Pour l'heure, l'enquête n'a toujours pas établi qui étaient les responsables de l'enlèvement des moines de Tibéhirine, dans la nuit du 26 au 27 mars 1996, et de leur assassinat. Le dernier rapport d'experts, remis en février, confirme plusieurs hypothèses, comme la décapitation post-mortem des moines et un décès antérieur à celui annoncé en mai 1996 dans une revendication du Groupe islamique armé. A ce jour, la date de la béatification n'est pas arrêtée, signe que les discussions sont toujours en cours. C'est à la secrétairerie d'Etat au Vatican (l'équivalent des services du Premier ministre et du ministère des Affaires étrangères) de prendre un décret pour fixer la date et le lieu de la cérémonie. Le porte-parole du Vatican, Greg Burke, a répondu à Libération qu'il était peu probable que «cela intervienne très rapidement».

«Aller-retour»

Quant à un déplacement du pape François en Algérie, Greg Burke reste évasif. C'est pourtant, selon des sources catholiques informées, une hypothèse très vraisemblable. «Ce qui est envisagé, c'est un aller-retour du pape dans la journée, afin qu'il procède lui-même à la béatification», explique un proche du dossier. Pour ce faire, une invitation en bonne et due forme, formulée par les autorités algériennes, doit être adressée au pontife romain, en sa qualité de chef d'Etat. Plus que discrets sur cette question, le Vatican et Alger ne disent rien sur les discussions en cours. En septembre, les évêques d'Algérie ont rencontré le pape. Jean-Paul Vesco confirme qu'à cette occasion la question d'une visite en Algérie a été abordée. Prudent (ce qui n'est pas toujours le cas), François n'a pas confirmé sa venue, ni ne l'a démentie.
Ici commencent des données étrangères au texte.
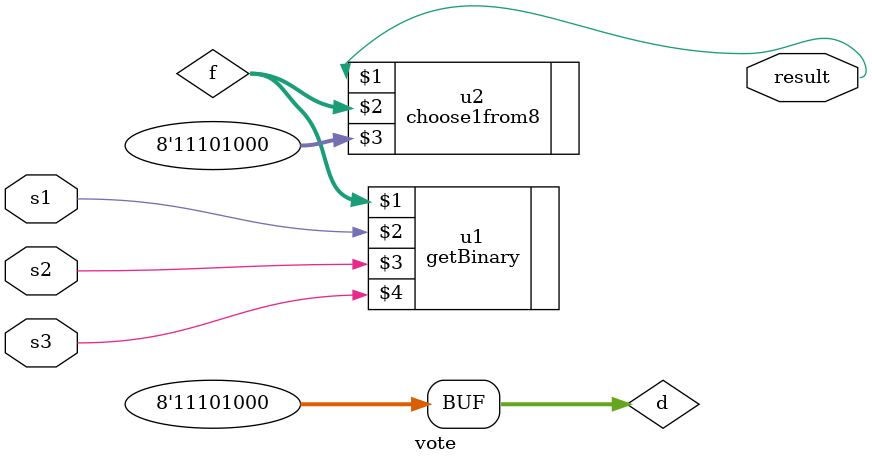
<source format=v>
`timescale 1ns / 1ps


module vote(
    output result,//ÈýÈË±í¾ö½á¹û£¬¸ßµçÆ½ÎªÍ¬Òâ£¬µÍµçÆ½Îª¾Ü¾ø
    input s1,//1ºÅ±í¾ö½á¹û£¬¸ßµçÆ½Í¬Òâ£¬µÍµçÆ½¾Ü¾ø
    input s2,//2ºÅ±í¾ö½á¹û£¬¸ßµçÆ½Í¬Òâ£¬µÍµçÆ½¾Ü¾ø
    input s3//3ºÅ±í¾ö½á¹û£¬¸ßµçÆ½Í¬Òâ£¬µÍµçÆ½¾Ü¾ø
    );
    wire [2:0]f;//´æ´¢ÈýÈË¸÷×Ô±í¾ö½á¹û
    wire [7:0]d;//´æ´¢8Ñ¡1²¿¼þµÄ±í¾öÑ¡Ôñ¹æÔò
    assign d[0]=0,d[1]=0,d[2]=0,d[3]=1;
    assign d[4]=0,d[5]=1,d[6]=1,d[7]=1;
    getBinary u1(f,s1,s2,s3);//¸÷×Ô±í¾ö´æ´¢ÖÁf±äÁ¿ÖÐ
    choose1from8 u2(result,f,d);//µ÷ÓÃ8Ñ¡1²¿¼þ»ñµÃÕûÌå±í¾ö½á¹û
endmodule

</source>
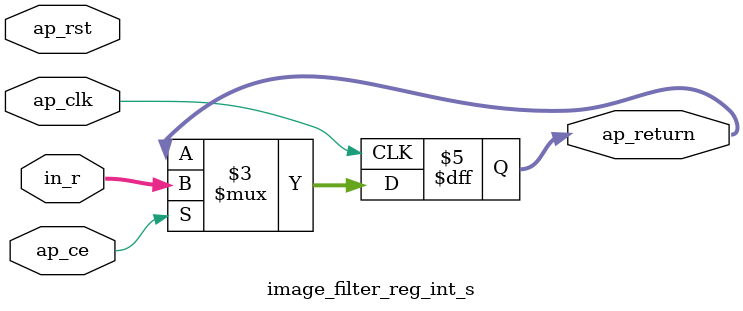
<source format=v>

`timescale 1 ns / 1 ps 

module image_filter_reg_int_s (
        ap_clk,
        ap_rst,
        in_r,
        ap_return,
        ap_ce
);

parameter    ap_const_logic_1 = 1'b1;
parameter    ap_const_logic_0 = 1'b0;

input   ap_clk;
input   ap_rst;
input  [31:0] in_r;
output  [31:0] ap_return;
input   ap_ce;

reg[31:0] ap_return;




/// assign process. ///
always @(posedge ap_clk)
begin
    if ((ap_const_logic_1 == ap_ce)) begin
        ap_return <= in_r;
    end
end


endmodule //image_filter_reg_int_s


</source>
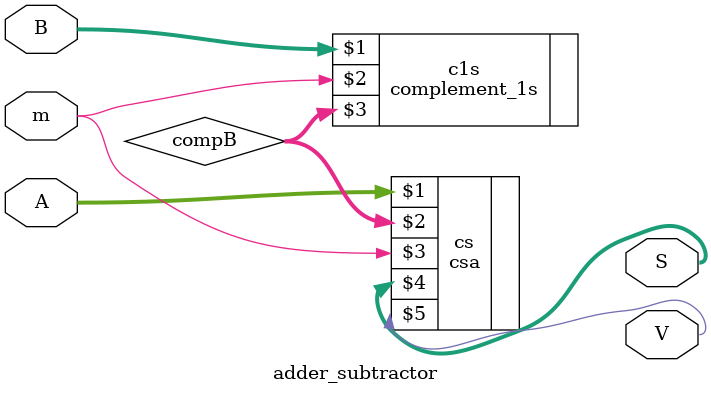
<source format=v>
module adder_subtractor(
	A, B, m, S, V
);

input [3:0] A;
input [3:0] B;
input m;
output [3:0] S;
output V;

wire [3:0] compB;

complement_1s c1s(B, m, compB);
csa cs(A, compB, m, S, V);

endmodule
 




</source>
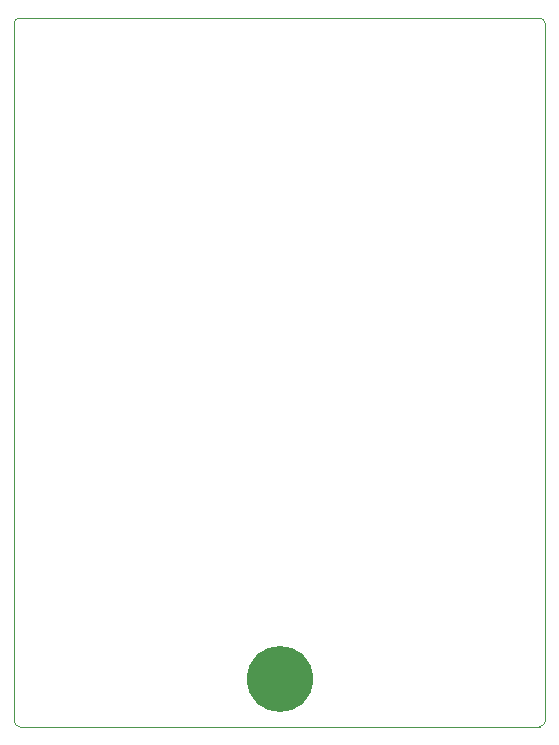
<source format=gbr>
G04 #@! TF.GenerationSoftware,KiCad,Pcbnew,6.0.10+dfsg-1~bpo11+1*
G04 #@! TF.ProjectId,project,70726f6a-6563-4742-9e6b-696361645f70,rev?*
G04 #@! TF.SameCoordinates,Original*
G04 #@! TF.FileFunction,Soldermask,Bot*
G04 #@! TF.FilePolarity,Negative*
%FSLAX46Y46*%
G04 Gerber Fmt 4.6, Leading zero omitted, Abs format (unit mm)*
%MOMM*%
%LPD*%
G01*
G04 APERTURE LIST*
G04 #@! TA.AperFunction,Profile*
%ADD10C,0.100000*%
G04 #@! TD*
%ADD11C,5.600000*%
G04 APERTURE END LIST*
D10*
X80000000Y-91975000D02*
X80000000Y-150975000D01*
X80500000Y-151475000D02*
X124500000Y-151475000D01*
X80000000Y-150975000D02*
G75*
G03*
X80500000Y-151475000I500000J0D01*
G01*
X125000000Y-91975000D02*
G75*
G03*
X124500000Y-91475000I-500000J0D01*
G01*
X80500000Y-91475000D02*
X124500000Y-91475000D01*
X125000000Y-150975000D02*
X125000000Y-91975000D01*
X80500000Y-91475000D02*
G75*
G03*
X80000000Y-91975000I0J-500000D01*
G01*
X124500000Y-151475000D02*
G75*
G03*
X125000000Y-150975000I0J500000D01*
G01*
D11*
X102500000Y-147475000D03*
M02*

</source>
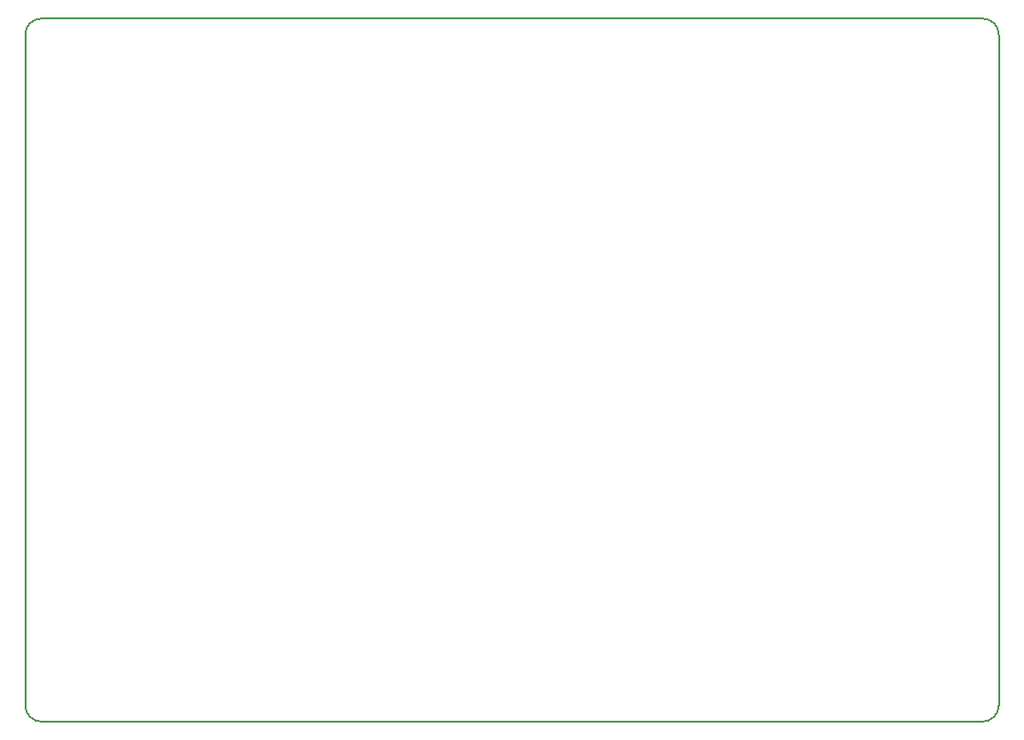
<source format=gbr>
G04 #@! TF.GenerationSoftware,KiCad,Pcbnew,(2018-01-19 revision 673f03e59)-master*
G04 #@! TF.CreationDate,2018-01-28T16:50:16+01:00*
G04 #@! TF.ProjectId,microman-kit,6D6963726F6D616E2D6B69742E6B6963,r1*
G04 #@! TF.SameCoordinates,Original*
G04 #@! TF.FileFunction,Profile,NP*
%FSLAX46Y46*%
G04 Gerber Fmt 4.6, Leading zero omitted, Abs format (unit mm)*
G04 Created by KiCad (PCBNEW (2018-01-19 revision 673f03e59)-master) date Sun Jan 28 16:50:16 2018*
%MOMM*%
%LPD*%
G01*
G04 APERTURE LIST*
%ADD10C,0.150000*%
G04 APERTURE END LIST*
D10*
X187000000Y-129500000D02*
X187000000Y-67500000D01*
X187000000Y-129500000D02*
G75*
G02X185500000Y-131000000I-1500000J0D01*
G01*
X98500000Y-131000000D02*
G75*
G02X97000000Y-129500000I0J1500000D01*
G01*
X97000000Y-67500000D02*
G75*
G02X98500000Y-66000000I1500000J0D01*
G01*
X185500000Y-66000000D02*
G75*
G02X187000000Y-67500000I0J-1500000D01*
G01*
X98500000Y-131000000D02*
X185500000Y-131000000D01*
X97000000Y-67500000D02*
X97000000Y-129500000D01*
X185500000Y-66000000D02*
X98500000Y-66000000D01*
M02*

</source>
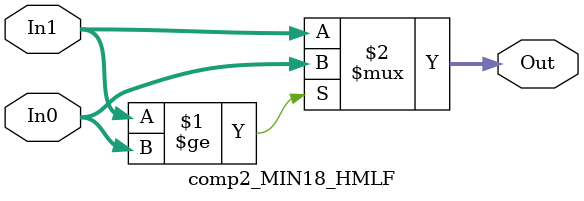
<source format=v>

module comp2_MIN18_HMLF(In1,In0,Out);

//---------------------------
// In0: input binary code;
// In1: input binary code;
// Out: is the min value;
//---------------------------

input signed  [6:0] In0,In1; // Input data
output signed [6:0] Out;    // Ouput data

assign Out=(In1>=In0) ? In0:In1;

endmodule
</source>
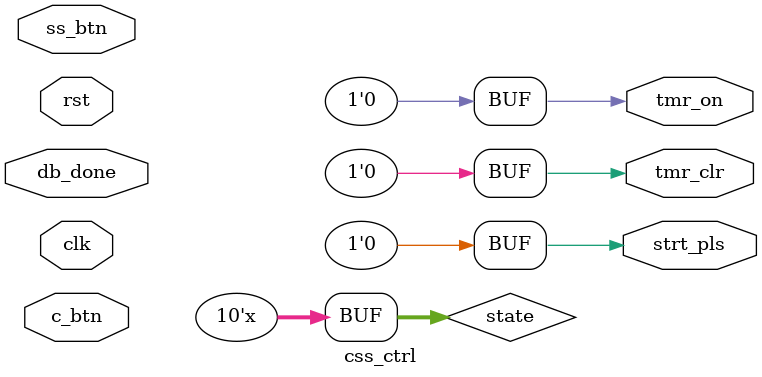
<source format=v>
`timescale 1ns / 1ps
module css_ctrl(
    input c_btn,
    input ss_btn,
    input db_done,
    input rst,
    input clk,
    output reg strt_pls,
    output reg tmr_on,
    output reg tmr_clr
    );


//Paramters for the state machine states
parameter IDLE = 0, START = 1, STWAIT = 2, RUN = 3, ICLEAR = 4, SPWAIT = 5, STOP = 6, RCLEAR = 7;

//Store state and next_state
reg [9:0] state, next_state;

//Sequential  Logic
always @(posedge clk)
begin
	state <= next_state;
end  //End of sequential logic

//Combinational Logic
always @(state, c_btn, ss_btn, db_done, rst)
begin

	state = next_state;
	
	strt_pls = 0;
	tmr_on = 0;
	tmr_clr = 0;
	
	case (state)
	
		IDLE:
			begin
				if(ss_btn == 1 && c_btn == 0) next_state = START;
				if(ss_btn == 0 && c_btn == 0) next_state = IDLE;
			end

		START:
			begin
				strt_pls = 1;
				next_state = STWAIT;
			end

		STWAIT:
			begin
				tmr_on = 1;
				if(db_done == 0) next_state = STWAIT;
				else next_state = RUN;
			end

		RUN:
			begin
				tmr_on = 1;
				if(ss_btn == 0 && c_btn == 0) next_state = RUN;
			end

		ICLEAR:
			begin
				tmr_clr = 1;
				next_state = IDLE;	
			end

		SPWAIT:
			begin
				if(db_done == 0) next_state = SPWAIT;
				if(db_done == 1) next_state = IDLE;
			end

		STOP:
			begin
				strt_pls = 1;
				next_state = SPWAIT;
			end

	endcase

	//high priority stuff
	if (rst == 1) next_state = IDLE;

end //End of combinational logic for our state machine

endmodule

</source>
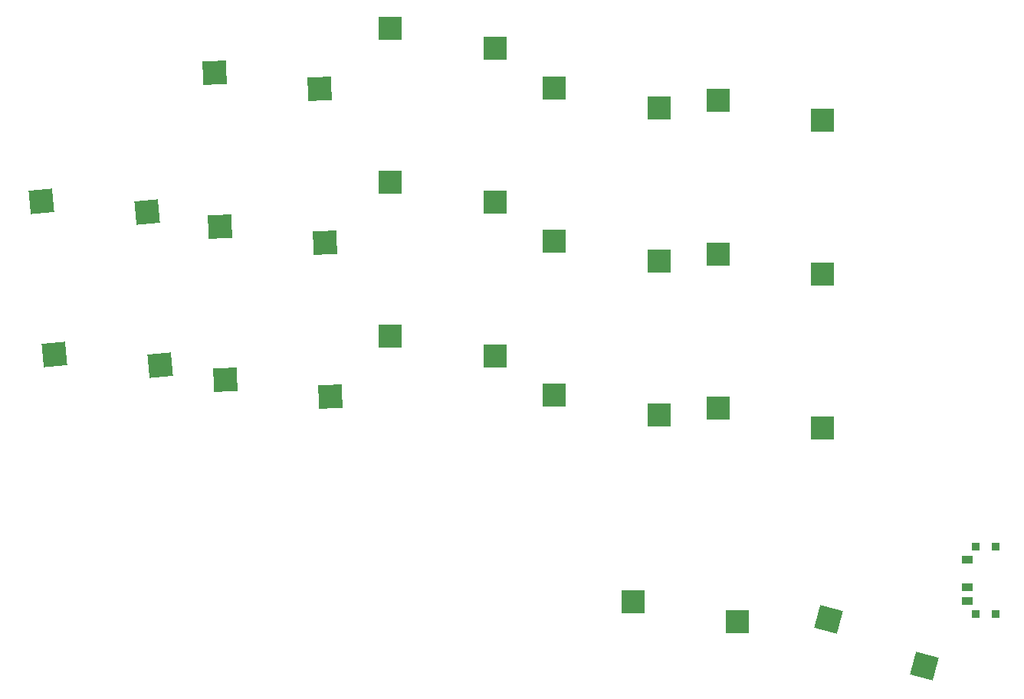
<source format=gbp>
%TF.GenerationSoftware,KiCad,Pcbnew,(6.0.4)*%
%TF.CreationDate,2022-06-21T15:17:04+02:00*%
%TF.ProjectId,konafa,6b6f6e61-6661-42e6-9b69-6361645f7063,v1.0.0*%
%TF.SameCoordinates,Original*%
%TF.FileFunction,Paste,Bot*%
%TF.FilePolarity,Positive*%
%FSLAX46Y46*%
G04 Gerber Fmt 4.6, Leading zero omitted, Abs format (unit mm)*
G04 Created by KiCad (PCBNEW (6.0.4)) date 2022-06-21 15:17:04*
%MOMM*%
%LPD*%
G01*
G04 APERTURE LIST*
G04 Aperture macros list*
%AMRotRect*
0 Rectangle, with rotation*
0 The origin of the aperture is its center*
0 $1 length*
0 $2 width*
0 $3 Rotation angle, in degrees counterclockwise*
0 Add horizontal line*
21,1,$1,$2,0,0,$3*%
G04 Aperture macros list end*
%ADD10RotRect,2.600000X2.600000X2.000000*%
%ADD11R,2.600000X2.600000*%
%ADD12RotRect,2.600000X2.600000X345.000000*%
%ADD13R,0.900000X0.900000*%
%ADD14R,1.250000X0.900000*%
%ADD15RotRect,2.600000X2.600000X5.000000*%
G04 APERTURE END LIST*
D10*
%TO.C,S11*%
X73789267Y114290527D03*
X85409011Y112494955D03*
%TD*%
D11*
%TO.C,S15*%
X93220816Y102196989D03*
X104770817Y99996988D03*
%TD*%
%TO.C,S21*%
X111336086Y95636017D03*
X122886087Y93436016D03*
%TD*%
%TO.C,S29*%
X129443279Y111228852D03*
X140993280Y109028851D03*
%TD*%
D12*
%TO.C,S33*%
X141590033Y53830443D03*
X152177075Y48716045D03*
%TD*%
D10*
%TO.C,S7*%
X74975851Y80311239D03*
X86595595Y78515667D03*
%TD*%
D13*
%TO.C,T2*%
X160104000Y54466000D03*
X160104000Y61866000D03*
X157904000Y54466000D03*
X157904000Y61866000D03*
D14*
X156929000Y60416000D03*
X156929000Y57416000D03*
X156929000Y55916000D03*
%TD*%
D15*
%TO.C,S5*%
X54638817Y100085278D03*
X66336609Y98900298D03*
%TD*%
D11*
%TO.C,S27*%
X129443279Y94228852D03*
X140993280Y92028851D03*
%TD*%
D10*
%TO.C,S9*%
X74382559Y97300883D03*
X86002303Y95505311D03*
%TD*%
D11*
%TO.C,S13*%
X93220816Y85196989D03*
X104770817Y82996988D03*
%TD*%
%TO.C,S27*%
X129433966Y77242685D03*
X140983967Y75042684D03*
%TD*%
%TO.C,S17*%
X93220817Y119196989D03*
X104770818Y116996988D03*
%TD*%
%TO.C,S31*%
X120045173Y55804554D03*
X131595174Y53604553D03*
%TD*%
D15*
%TO.C,S3*%
X56120464Y83149966D03*
X67818256Y81964986D03*
%TD*%
D11*
%TO.C,S23*%
X111336086Y112636017D03*
X122886087Y110436016D03*
%TD*%
%TO.C,S19*%
X111336086Y78636017D03*
X122886087Y76436016D03*
%TD*%
M02*

</source>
A plusieurs reprises, et spécifiquement lors de son voyage d'avril 2017 en Egypte, le chef de l'Eglise catholique, promoteur du dialogue entre les religions, a martelé que la violence religieuse n'était pas l'apanage des milieux musulmans, et qu'islam ne rimait pas avec terrorisme. Même s'il répète qu'«une troisième guerre mondiale, par morceaux» est en cours, dans laquelle il intègre les ravages du capitalisme sauvage, François s'insurge fréquemment contre l'idée du choc des civilisations, et d'un affrontement entre l'islam et la civilisation occidentale.

C'est bien le message que l'Eglise souhaite transmettre à travers la béatification des 19 religieux assassinés. «Je trouve que c'est très symbolique que l'on ait retrouvé seulement les têtes des moines de Tibéhirine, commente Armand Veilleux. Cela veut dire que leurs corps demeurent dans la terre d'Algérie aux côtés des autres victimes de cette période.»